━━━ Supplied material ━━━

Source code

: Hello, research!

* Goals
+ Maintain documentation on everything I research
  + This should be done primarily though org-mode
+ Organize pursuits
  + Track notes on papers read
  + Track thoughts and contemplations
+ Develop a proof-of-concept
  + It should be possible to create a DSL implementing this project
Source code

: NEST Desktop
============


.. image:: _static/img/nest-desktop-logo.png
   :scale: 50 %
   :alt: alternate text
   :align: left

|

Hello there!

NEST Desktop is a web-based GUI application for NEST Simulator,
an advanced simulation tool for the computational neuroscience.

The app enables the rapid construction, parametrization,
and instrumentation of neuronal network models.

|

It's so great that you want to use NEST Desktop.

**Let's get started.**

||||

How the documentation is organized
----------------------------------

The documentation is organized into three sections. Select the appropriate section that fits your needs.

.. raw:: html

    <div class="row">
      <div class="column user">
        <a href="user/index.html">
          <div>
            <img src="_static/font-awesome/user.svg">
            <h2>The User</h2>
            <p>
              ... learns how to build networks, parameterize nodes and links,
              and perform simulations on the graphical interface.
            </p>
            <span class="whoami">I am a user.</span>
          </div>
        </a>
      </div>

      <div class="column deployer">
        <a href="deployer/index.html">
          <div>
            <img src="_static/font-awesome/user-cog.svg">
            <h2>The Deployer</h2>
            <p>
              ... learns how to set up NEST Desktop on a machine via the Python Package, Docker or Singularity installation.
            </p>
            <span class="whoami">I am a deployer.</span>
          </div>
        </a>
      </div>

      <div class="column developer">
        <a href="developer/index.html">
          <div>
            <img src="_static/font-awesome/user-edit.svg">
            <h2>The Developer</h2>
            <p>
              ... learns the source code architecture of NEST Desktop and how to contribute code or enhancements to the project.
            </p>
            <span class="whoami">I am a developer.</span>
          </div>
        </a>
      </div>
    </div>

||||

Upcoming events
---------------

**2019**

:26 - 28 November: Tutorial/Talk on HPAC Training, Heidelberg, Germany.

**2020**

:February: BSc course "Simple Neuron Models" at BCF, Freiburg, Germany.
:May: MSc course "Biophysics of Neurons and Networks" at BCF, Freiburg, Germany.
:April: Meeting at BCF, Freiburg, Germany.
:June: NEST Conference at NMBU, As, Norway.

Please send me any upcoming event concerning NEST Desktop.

━━━

### Task item
Line by line, transcribe the material above exactly.

### Result
Source code

: Hello, research!

* Goals
+ Maintain documentation on everything I research
  + This should be done primarily though org-mode
+ Organize pursuits
  + Track notes on papers read
  + Track thoughts and contemplations
+ Develop a proof-of-concept
  + It should be possible to create a DSL implementing this project
Source code

: NEST Desktop
============


.. image:: _static/img/nest-desktop-logo.png
   :scale: 50 %
   :alt: alternate text
   :align: left

|

Hello there!

NEST Desktop is a web-based GUI application for NEST Simulator,
an advanced simulation tool for the computational neuroscience.

The app enables the rapid construction, parametrization,
and instrumentation of neuronal network models.

|

It's so great that you want to use NEST Desktop.

**Let's get started.**

||||

How the documentation is organized
----------------------------------

The documentation is organized into three sections. Select the appropriate section that fits your needs.

.. raw:: html

    <div class="row">
      <div class="column user">
        <a href="user/index.html">
          <div>
            <img src="_static/font-awesome/user.svg">
            <h2>The User</h2>
            <p>
              ... learns how to build networks, parameterize nodes and links,
              and perform simulations on the graphical interface.
            </p>
            <span class="whoami">I am a user.</span>
          </div>
        </a>
      </div>

      <div class="column deployer">
        <a href="deployer/index.html">
          <div>
            <img src="_static/font-awesome/user-cog.svg">
            <h2>The Deployer</h2>
            <p>
              ... learns how to set up NEST Desktop on a machine via the Python Package, Docker or Singularity installation.
            </p>
            <span class="whoami">I am a deployer.</span>
          </div>
        </a>
      </div>

      <div class="column developer">
        <a href="developer/index.html">
          <div>
            <img src="_static/font-awesome/user-edit.svg">
            <h2>The Developer</h2>
            <p>
              ... learns the source code architecture of NEST Desktop and how to contribute code or enhancements to the project.
            </p>
            <span class="whoami">I am a developer.</span>
          </div>
        </a>
      </div>
    </div>

||||

Upcoming events
---------------

**2019**

:26 - 28 November: Tutorial/Talk on HPAC Training, Heidelberg, Germany.

**2020**

:February: BSc course "Simple Neuron Models" at BCF, Freiburg, Germany.
:May: MSc course "Biophysics of Neurons and Networks" at BCF, Freiburg, Germany.
:April: Meeting at BCF, Freiburg, Germany.
:June: NEST Conference at NMBU, As, Norway.

Please send me any upcoming event concerning NEST Desktop.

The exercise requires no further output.